De profeten hebben blijde tijdingen verkondigd aan degenen die de geboden van Allah uitvoerden, en zij hebben verkondigd dat degenen die de geboden niet uitvoerden met de bestraffing van de Hel zullen worden gestraft. De profeten van Allah vormen een voorbeeld voor mensen die door Allah uit de mensen zijn uitgekozen. 

De eigenschappen die zich bij een profeet moeten bevinden (wājib):

  1. Sidq: betekent oprechtheid. De Profeten zijn uiterst oprechte mensen. Ze liegen nooit. De dingen waarvan de profeten hebben getuigd zijn werkelijk gebeurd, en hetgeen nog zou moeten plaatsvinden is gebeurde toen de tijd daartoe rijp was.
  1. Amānah: betekent betrouwbaar zijn. De Profeten zijn degenen die in elk opzicht betrouwbaar zijn. Ze verraden nooit datgene wat hun is toevertrouwd.
  1. Fatānah: betekent slim en alert zijn. De Profeten zijn slim en alert en hebben een hoge intelligentie.

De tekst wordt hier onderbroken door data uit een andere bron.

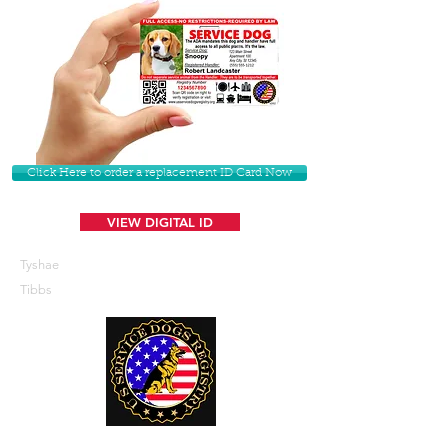
Click Here to order a replacement ID Card Now
VIEW DIGITAL ID
Tyshae
Tibbs
U. S. Service Dogs Registry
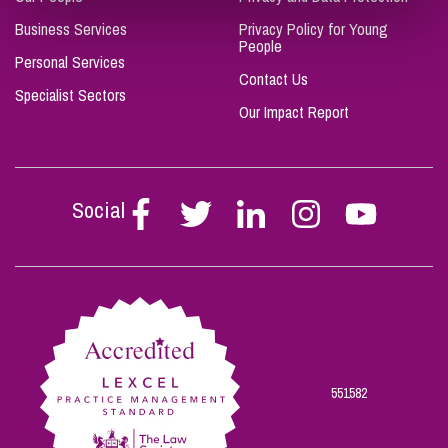
Business Services
Privacy Policy for Young
People
Personal Services
Contact Us
Specialist Sectors
Our Impact Report
Social
Follow
Follow
Follow
Follow
Follow
Stephen
Stephen
Stephen
Stephen
Stephen
Scowns
Scowns
Scowns
Scowns
Scowns
on
on
on
on
on
Facebook
Twitter
Linkedin
Instagram
Youtube
551582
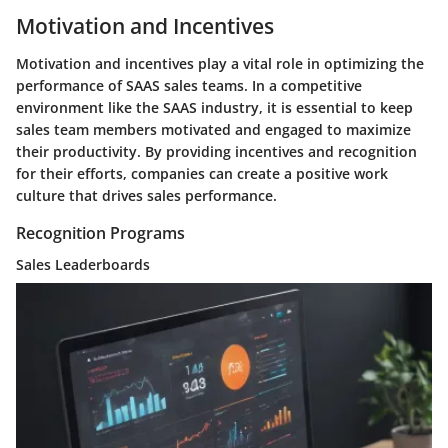
Motivation and Incentives
Motivation and incentives play a vital role in optimizing the
performance of SAAS sales teams. In a competitive
environment like the SAAS industry, it is essential to keep
sales team members motivated and engaged to maximize
their productivity. By providing incentives and recognition
for their efforts, companies can create a positive work
culture that drives sales performance.
Recognition Programs
Sales Leaderboards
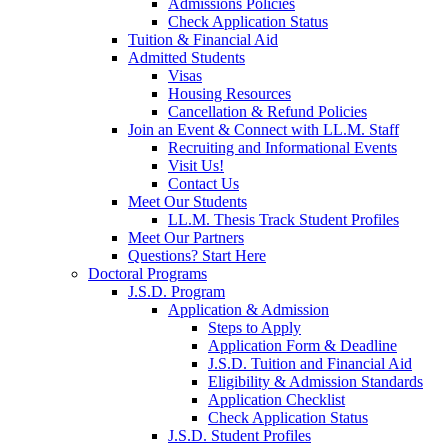
Admissions Policies
Check Application Status
Tuition & Financial Aid
Admitted Students
Visas
Housing Resources
Cancellation & Refund Policies
Join an Event & Connect with LL.M. Staff
Recruiting and Informational Events
Visit Us!
Contact Us
Meet Our Students
LL.M. Thesis Track Student Profiles
Meet Our Partners
Questions? Start Here
Doctoral Programs
J.S.D. Program
Application & Admission
Steps to Apply
Application Form & Deadline
J.S.D. Tuition and Financial Aid
Eligibility & Admission Standards
Application Checklist
Check Application Status
J.S.D. Student Profiles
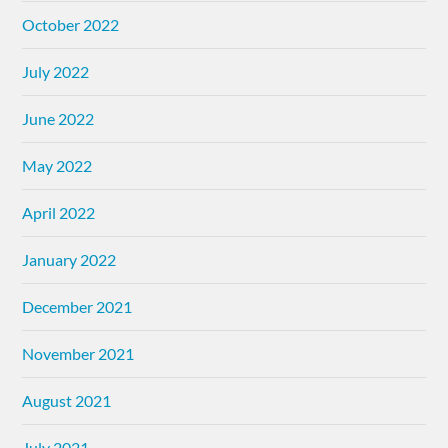
October 2022
July 2022
June 2022
May 2022
April 2022
January 2022
December 2021
November 2021
August 2021
July 2021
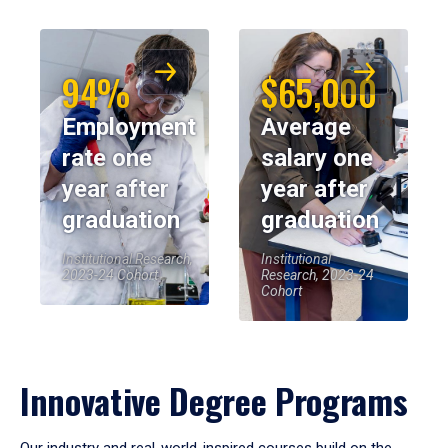
94%
$65,000
Employment
Average
rate one
salary one
year after
year after
graduation
graduation
Institutional Research,
Institutional
2023-24 Cohort
Research, 2023-24
Cohort
Innovative Degree Programs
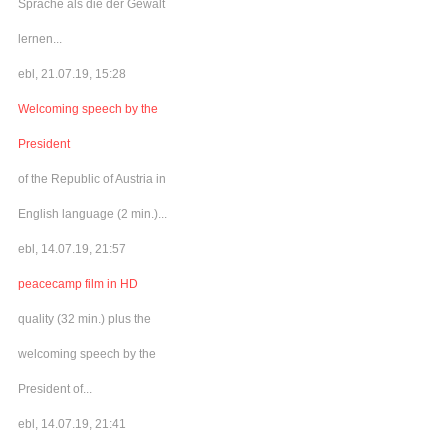
Sprache als die der Gewalt
lernen...
ebl, 21.07.19, 15:28
Welcoming speech by the
President
of the Republic of Austria in
English language (2 min.)...
ebl, 14.07.19, 21:57
peacecamp film in HD
quality (32 min.) plus the
welcoming speech by the
President of...
ebl, 14.07.19, 21:41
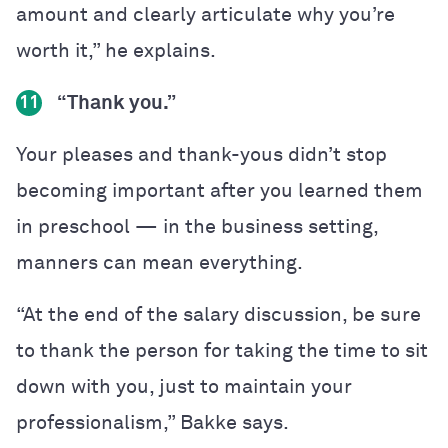
amount and clearly articulate why you’re
worth it,” he explains.
“Thank you.”
11
Your pleases and thank-yous didn’t stop
becoming important after you learned them
in preschool — in the business setting,
manners can mean everything.
“At the end of the salary discussion, be sure
to thank the person for taking the time to sit
down with you, just to maintain your
professionalism,” Bakke says.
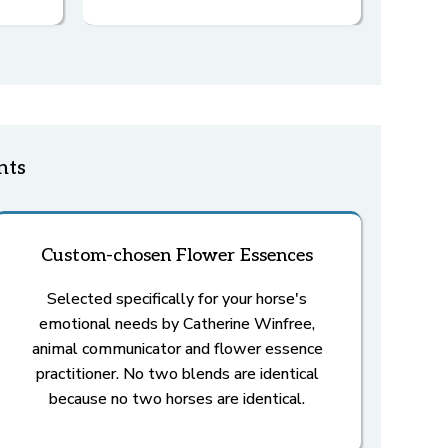
nts
Custom-chosen Flower Essences
Selected specifically for your horse's
emotional needs by Catherine Winfree,
animal communicator and flower essence
practitioner. No two blends are identical
because no two horses are identical.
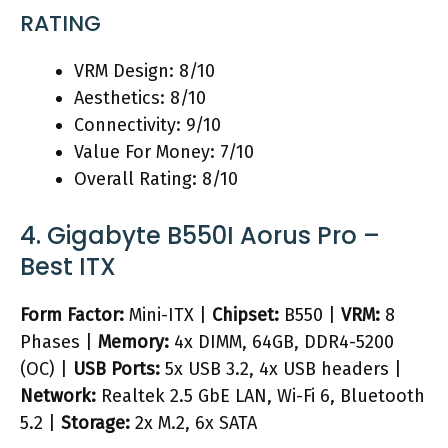
RATING
VRM Design: 8/10
Aesthetics: 8/10
Connectivity: 9/10
Value For Money: 7/10
Overall Rating: 8/10
4. Gigabyte B550I Aorus Pro –
Best ITX
Form Factor:
Mini-ITX |
Chipset:
B550 |
VRM:
8
Phases |
Memory:
4x DIMM, 64GB, DDR4-5200
(OC) |
USB Ports:
5x USB 3.2, 4x USB headers |
Network:
Realtek 2.5 GbE LAN, Wi-Fi 6, Bluetooth
5.2 |
Storage:
2x M.2, 6x SATA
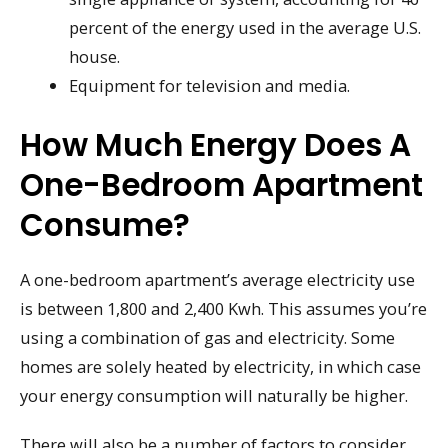
percent of the energy used in the average U.S.
house.
Equipment for television and media.
How Much Energy Does A
One-Bedroom Apartment
Consume?
A one-bedroom apartment’s average electricity use
is between 1,800 and 2,400 Kwh. This assumes you’re
using a combination of gas and electricity. Some
homes are solely heated by electricity, in which case
your energy consumption will naturally be higher.
There will also be a number of factors to consider,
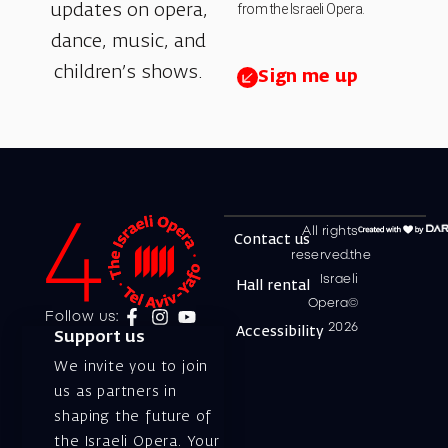
from the Israeli Opera.
updates on opera,
dance, music, and
children’s shows.
Sign me up
All rights
Contact us
reserved.the
Israeli
Hall rental
Opera©
Follow us:
2026
Accessibility
Support us
We invite you to join
us as partners in
shaping the future of
the Israeli Opera. Your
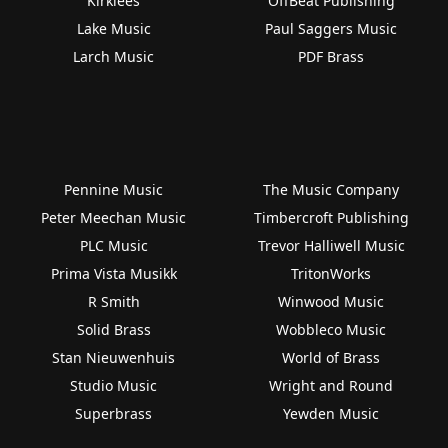
Kirklees
OffBeat Publishing
Lake Music
Paul Saggers Music
Larch Music
PDF Brass
Pennine Music
The Music Company
Peter Meechan Music
Timbercroft Publishing
PLC Music
Trevor Halliwell Music
Prima Vista Musikk
TritonWorks
R Smith
Winwood Music
Solid Brass
Wobbleco Music
Stan Nieuwenhuis
World of Brass
Studio Music
Wright and Round
Superbrass
Yewden Music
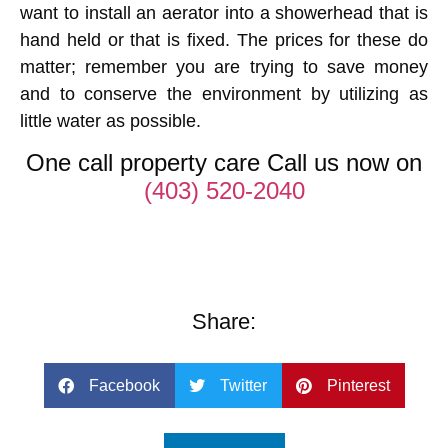
want to install an aerator into a showerhead that is
hand held or that is fixed. The prices for these do
matter; remember you are trying to save money
and to conserve the environment by utilizing as
little water as possible.
One call property care Call us now on
(403) 520-2040
Share:
Facebook
Twitter
Pinterest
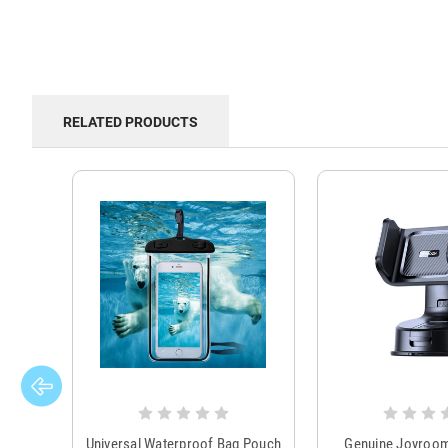
RELATED PRODUCTS
Universal Waterproof Bag Pouch
Genuine Joyroo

  1. Ismah: betekent geen zonde verrichten. De profeten verrichtten op geen enkel wijze een zonde, noch heimelijk en noch openlijk. 
  1. Tablīg: betekent verkondigen. De Profeten hebben de bases van het geloof dat zij van Allah hebben ontvangen zonder enige veranderingen aan de mensen vermeld.